Workers at Lear Seating approved a contract Sunday, with 87 percent voting in favor of the deal. The plant, which is near the assembly plant, employs 320 hourly workers.
If workers had rejected the agreement and gone on strike, the assembly plant would have closed because GM uses just-in-time delivery to supply the plant with seats.
What's in contract: The four-year contract gives workers pay raises of about 20 percent, a $1,300 signing bonus and better benefits, said Jim Graham, president of Local 1112, which represents workers at the assembly and seat plants.

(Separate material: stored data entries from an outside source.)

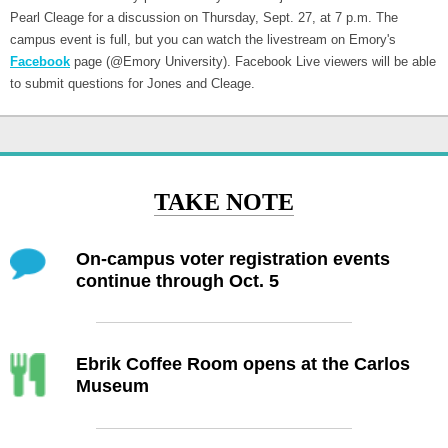
Pearl Cleage for a discussion on Thursday, Sept. 27, at 7 p.m. The
campus event is full, but you can watch the livestream on Emory's
Facebook
page (@Emory University). Facebook Live viewers will be able
to submit questions for Jones and Cleage.
TAKE NOTE
On-campus voter registration events
continue through Oct. 5
Ebrik Coffee Room opens at the Carlos
Museum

Workers' pay will increase gradually from more than $15 an hour to more than $18 an hour over the contract, Graham said. Part of the signing bonus is to be paid immediately and the rest at the end of the year.
Benefit improvements include better accidental-death and life insurance benefits and more vacation days and sick leave.
Significance: The contract with Lear workers follows steps GM has taken to bring a new vehicle to the plant to replace the Chevrolet Cavalier and Pontiac Sunfire.
GM has negotiated state and local financial incentives and reached advance contract agreements with unions at the assembly plant and an adjacent fabrication plant.
Those contracts take effect only if a product is awarded.
It also has worked out renovation plans for the assembly plant, which could mean $500 million worth of work, and proposed $230 million in upgrades to the fabrication plant.
Mohan said the process has taken a lot longer than he first thought. GM was pushing Local 1112 officials for a new contract for the assembly plant by the end of 2000.
Union officials said then that they thought the GM board of directors was going to decide Lordstown's future in January of this year.
Long wait: After that month passed, plant manager Herman Maass, now retired, said he expected a decision by June.
A GM spokeswoman later said the decision would likely be in the second half of this year, but last week she said she couldn't speculate on when the decision might come.
Union officials now are hoping the GM board decides next month.
Mohan said union and management officials at the plant have done all they can. Now it's up to corporate executives to show that investing in Lordstown is a good business decision, he said.
"It's just a matter of waiting to hear an announcement," he said.